We will graduate doctor detectives, so to speak, expert clinicians who compile facts from all spheres of patients' lives – their financial issues, transportation or legal matters, their genetics and diet and work life. So they are mindful that someone can't afford a prescription or the bus stop doesn’t connect with their clinic. Or a single mother with two children is the perfect candidate for a virtual visit because she doesn’t have a babysitter.

Atul Gawande, MD, a surgeon, writer, and now CEO of the non-profit health care venture formed by Amazon, Berkshire Hathaway and J.P. Morgan Chase, notes that physicians must open themselves to their patient’s lives and perspectives – to achieve the best outcomes.

"Regarding people as having lives of equal worth means recognizing each as having a common core of humanity," Gawande said in a commencement address at Los Angelest-based UCLA. Medical School this year. "Without being open to their humanity, it is impossible to provide good care for people."

Our class of 60 students will pair up and work in 30 teams assigned to dozens of families. The families have been selected by non-profits who are already working with them and know they are eager for this support

Each team will follow their families closely. In addition to connecting with families, students are required to attend meetings in the towns where their families reside to better under the culture of the community.

Actually, the school’s motto puts it best: The community is our classroom, the patient is our teacher.

Already, in just a few weeks into their first year of medical school, our students have inspired me with their insights.

A young woman who is paired with an elderly patient who has mobility issues put it this way: "What surprised me most about meeting my patient was that I found myself genuinely curious and caring for him as a person. It was amazing to get a picture of this man to see how different aspects of his life had impacted his health.’"

At one immersion event in Asbury Park NJ, students paired up with members of Habitat for Humanity to aid an elderly woman.
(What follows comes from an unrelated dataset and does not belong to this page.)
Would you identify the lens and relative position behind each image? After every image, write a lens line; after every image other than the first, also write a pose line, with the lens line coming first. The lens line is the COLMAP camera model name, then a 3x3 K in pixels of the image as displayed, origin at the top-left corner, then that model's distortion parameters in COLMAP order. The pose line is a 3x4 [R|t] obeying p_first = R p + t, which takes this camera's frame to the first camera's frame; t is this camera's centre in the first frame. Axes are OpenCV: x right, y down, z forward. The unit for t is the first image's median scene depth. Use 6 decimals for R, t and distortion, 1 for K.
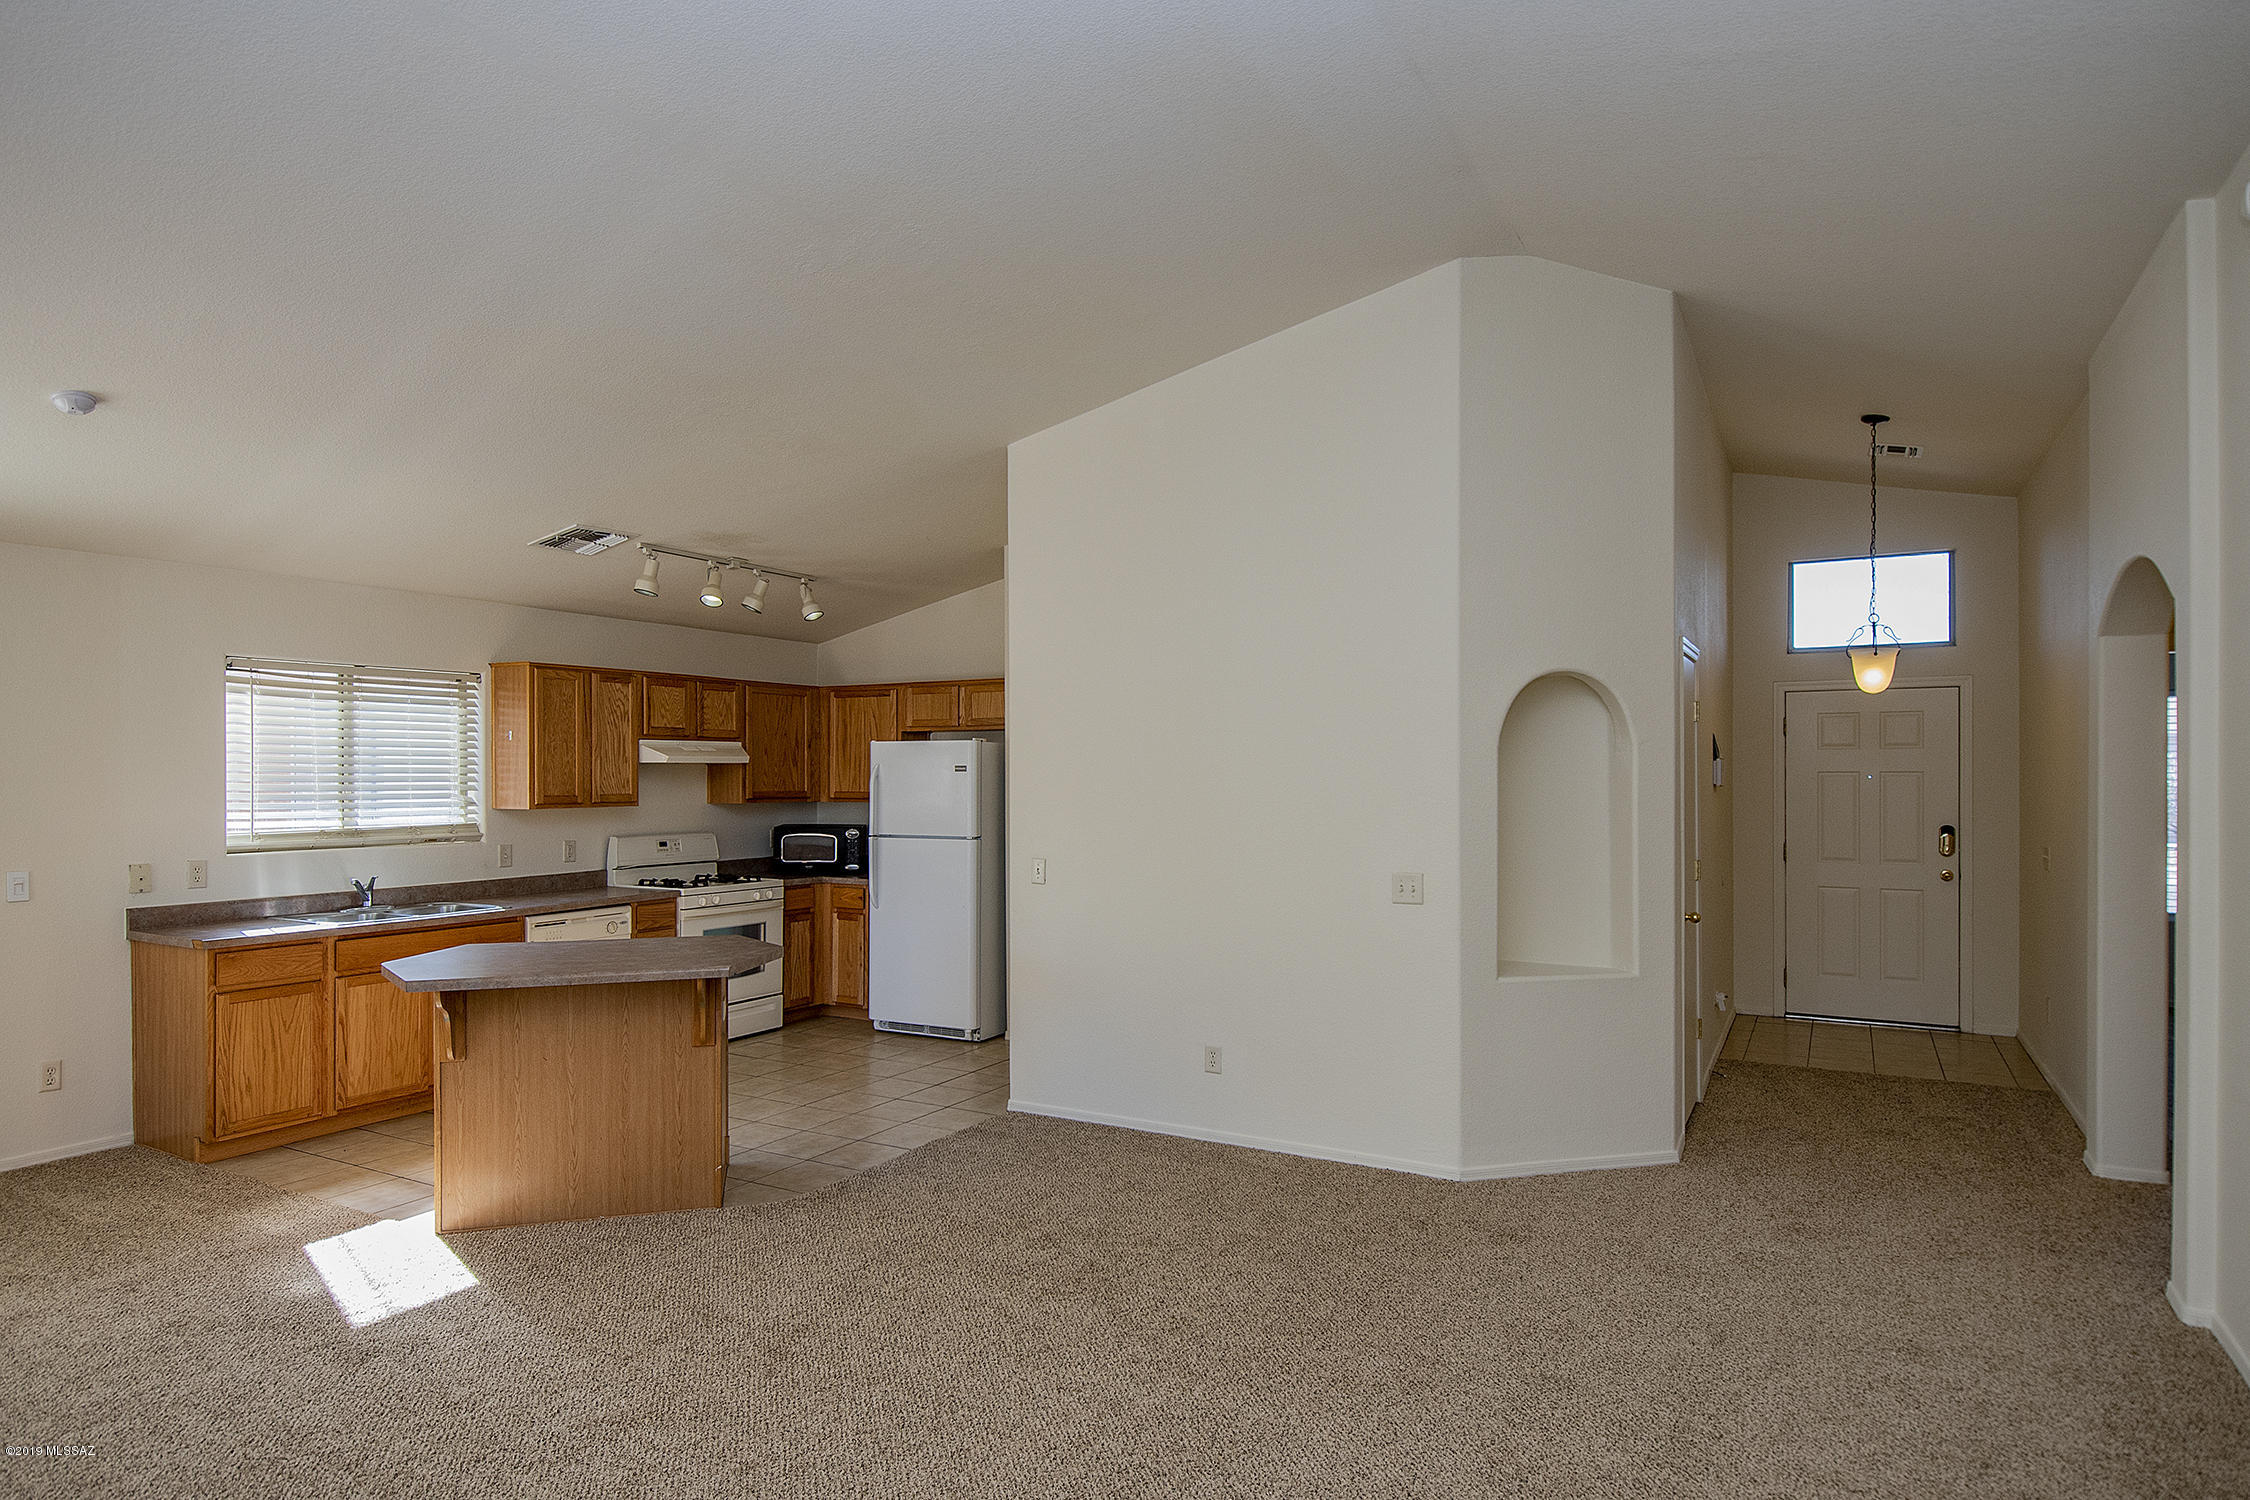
lens RADIAL K [[1254.6, 0, 1133.0], [0, 1254.6, 772.5], [0, 0, 1]] dist [0.004238, -0.000262]
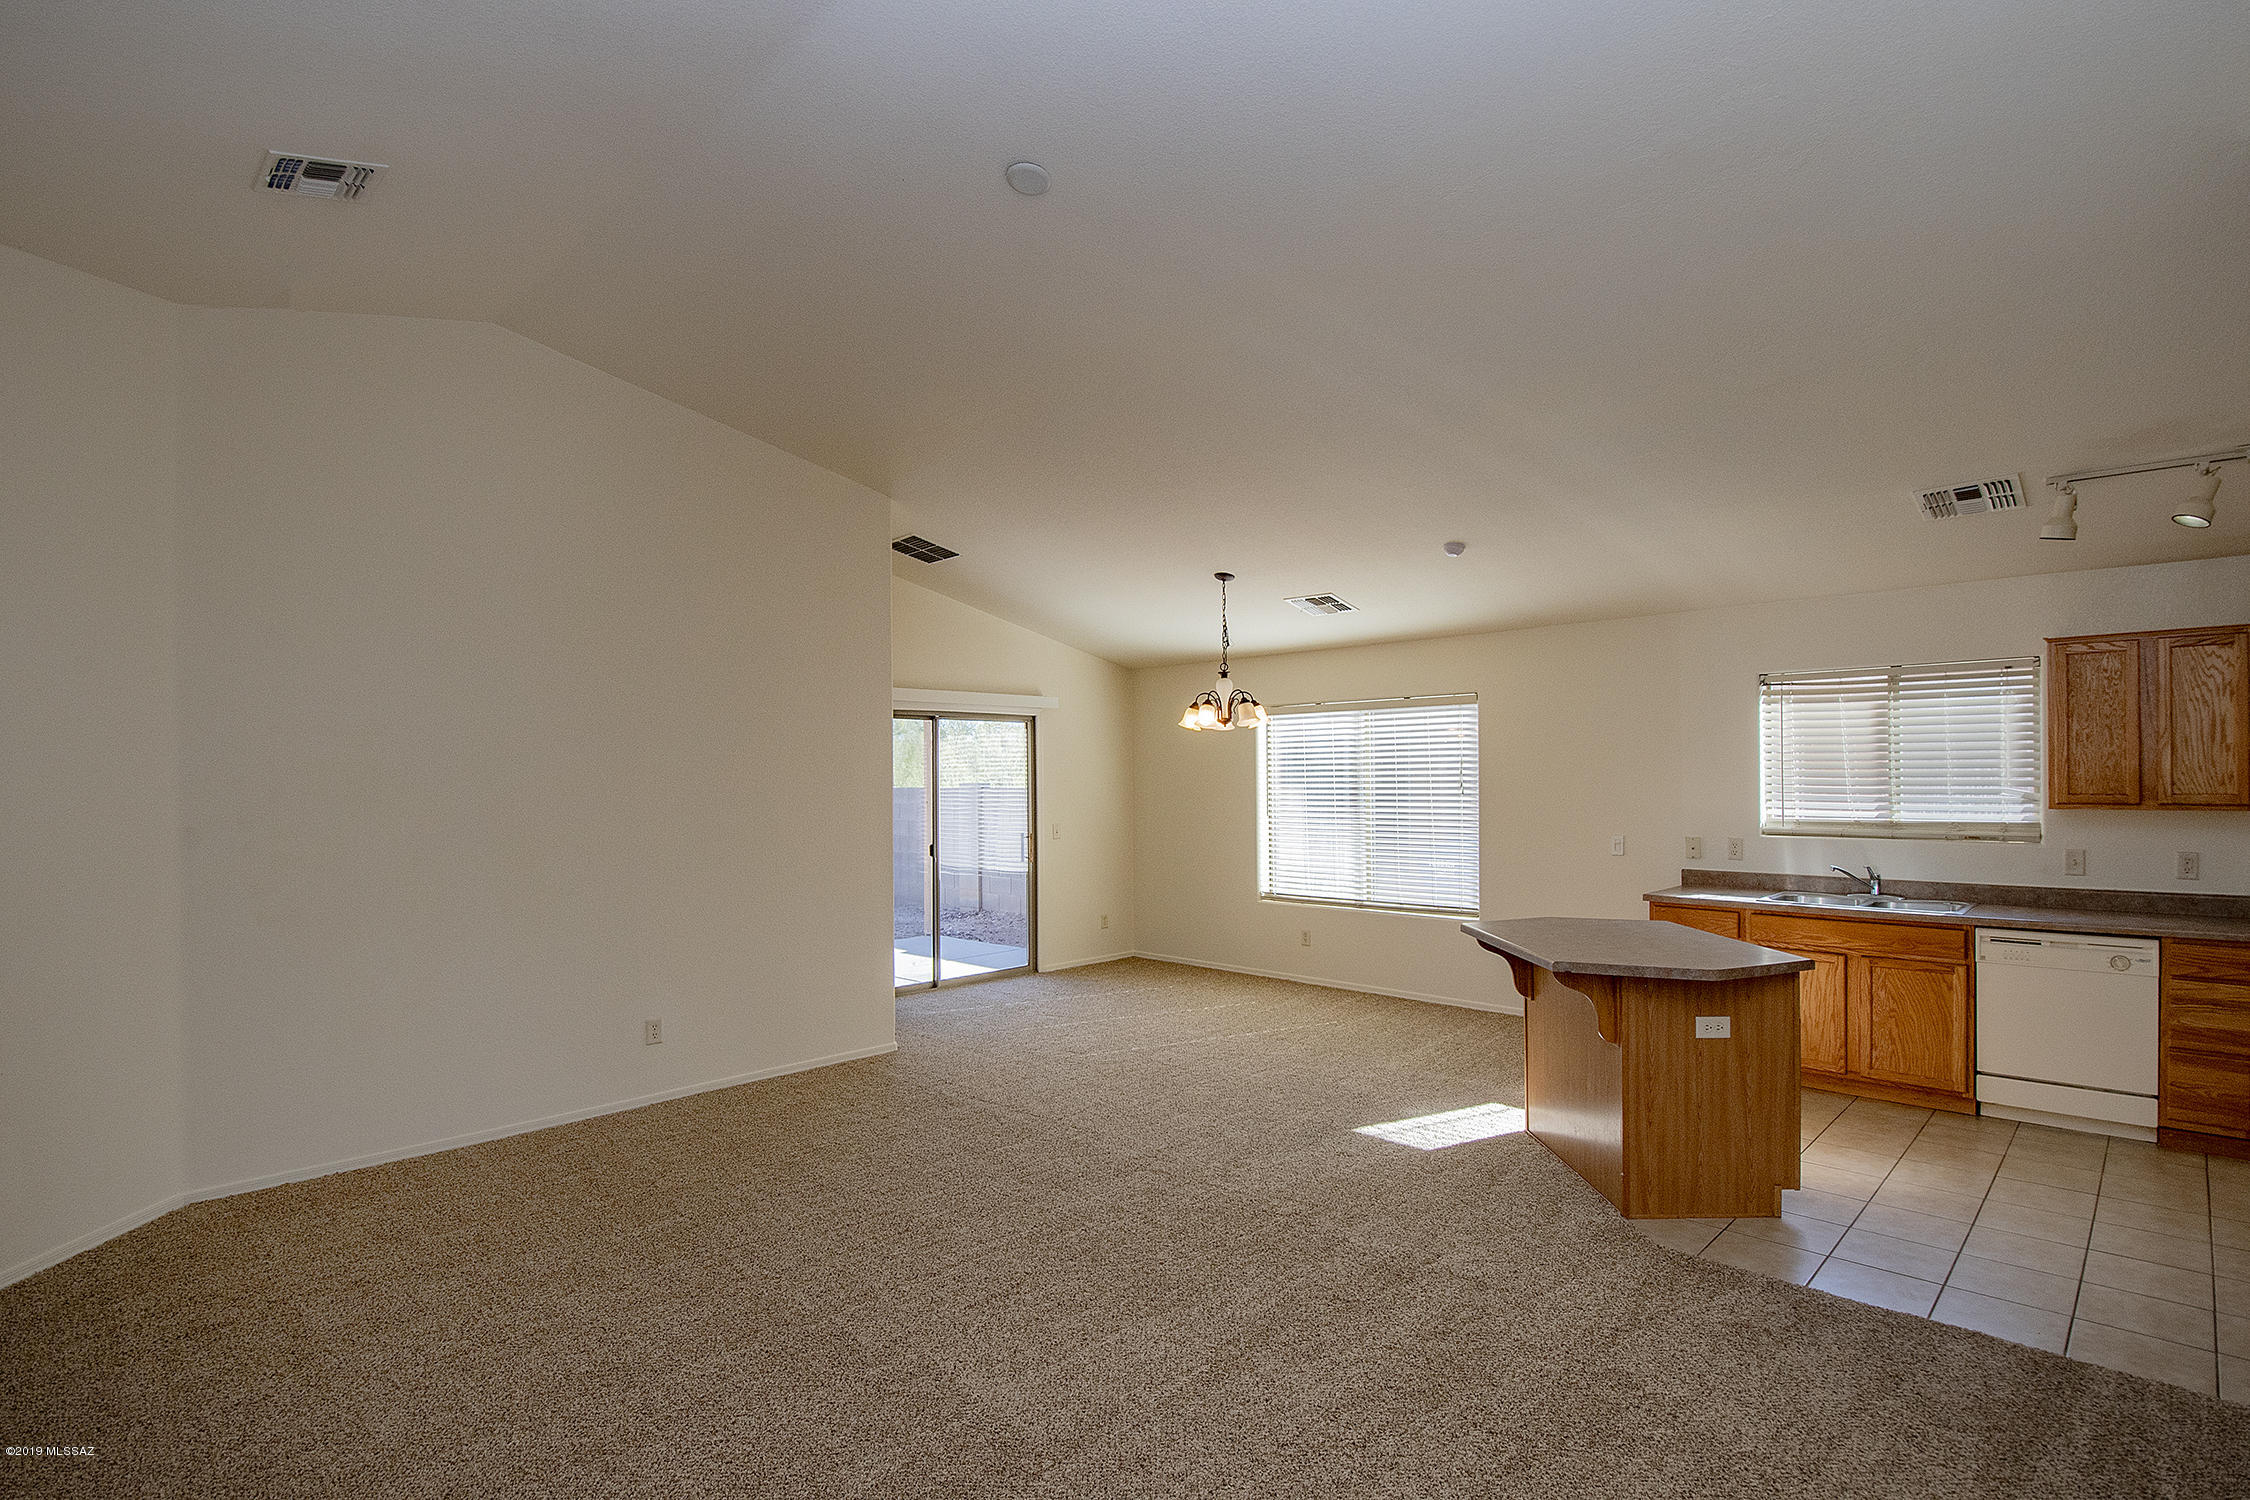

They mowed her lawn, removed old furniture and trimmed her shrubs. She thanked them profusely and talked a bit about her life, working years as it turns out in one of our network hospitals.

"It made me realize there’s so much more to a patient than what you see in a doctor’s office," a student said.

Indeed. These human-centered programs, combined with traditional rigorous science, will no doubt create a physician workforce up to the challenge of a new state of medicine.

Robert C. Garrett is co-CEO of Hackensack Meridian Health, New Jersey's largest and most integrated health network.